Once we have analyzed bitcoin’s own behavior, it is interesting to notice its relationships with other assets. We know that the correlation rate between bitcoin and stock market indices is particularly high. It sometimes exceeds +80%. Nevertheless, the deeper question that is raised relates to the character ” refuge “ bitcoin. Indeed, the challenge is to know if the occurrence of crises on the traditional markets can benefit bitcoin.
A strong mechanism with index volatility
The chart below shows the historical annualized volatility of the S&P 500 (continuous curve in blue). The latter is calculated from monthly data. This may explain an amplification of volatility calculated in the short term. We then added the bitcoin price (BTC, dotted black curve).
The major conclusion is that the highs in the price of bitcoin are synchronized with a low in the volatility of the indices. In addition, we had already stated as early as 2020 the idea that bull markets usually start with maximum index volatility. This proposition seems once again to make sense here. The chart thus clearly shows that volatility minima are negative signals for bitcoin.
The statistics support these observations. Between 2017 and 2023, the correlation rate between the volatility of the S&P 500 and the price of bitcoin is +23%. This is sufficient but not necessary to affirm the existence of a strong link between the two variables.
But again, the study becomes more interesting in the medium and short term. The 1-year correlation between the volatility of the S&P 500 and bitcoin is on average -16%. It even goes down to -90% as in December 2022! Again, we have an interesting relationship.
Extreme behavior in the face of index volatility?
We have shown that bitcoin highs are synchronous with volatility lows. But it also turns out that the lowest bitcoin prices are synchronized with a maximum (opposite) correlation with the volatility of the indices! That is, market lows take effect in the opposite direction to market volatility. A peak in volatility on the indices will indeed be likely, over a few months, to reflect a minimum in the price of bitcoin.
It is quite astounding to what extent bitcoin opposes, or joins, movements in index volatility.

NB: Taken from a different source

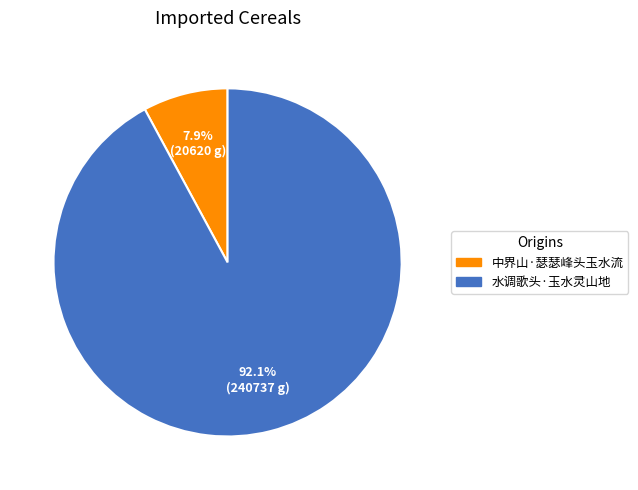

Is there a majority slice in this chart?

Yes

Finally, one could also try to argue that bear markets in bitcoin are generally symmetrical to a decorrelation with the volatility of the S&P 500.

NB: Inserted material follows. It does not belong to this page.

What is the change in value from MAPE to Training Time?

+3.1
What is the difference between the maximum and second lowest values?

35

Therefore, periods of high correlation between S&P 500 volatility and bitcoin are usually seen at market highs. Nevertheless, it seems clear that an increase in index volatility benefits bitcoin in the long term. This does not necessarily mean that an environment of uncertainty is favorable for bitcoin. Indeed, in the short and medium term, an increase in index volatility can be a source of major declines in bitcoin.
The link we have described is complex. But it is precise enough to be relevant. The comparison of bitcoin with the volatility of the indices makes it possible to estimate both the highs and the lows of the market.
Ultimately, we studied the role of volatility on bitcoin (BTC). On the one hand, volatility specific to bitcoin (BTC) shows counterintuitive but powerful conclusions. Indeed, the rise of bitcoin in the long term generally results in the reduction of its volatility. Bitcoin thrives on decreasing long-term volatility. Then, over a few months, bitcoin, on the contrary, feeds on an increase in volatility to increase its performance. A drop in volatility will more often immediately translate into a drop in the price of bitcoin. Furthermore, the volatility/bitcoin link has become increasingly relevant since 2020.
On the other hand, we have shown that a minimum in the volatility of stock market indices often reflects a maximum in the price of bitcoin. Conversely, the rise in bitcoin over the long term will more often be positively correlated with the rise in index volatility. But at the same time, increases in index volatility over a few months can be a source of bitcoin declines. Bitcoin therefore does not protect against “shocks” or some “panics”. On the other hand, it benefits from the growing instability of the long-term indices, which is not negligible.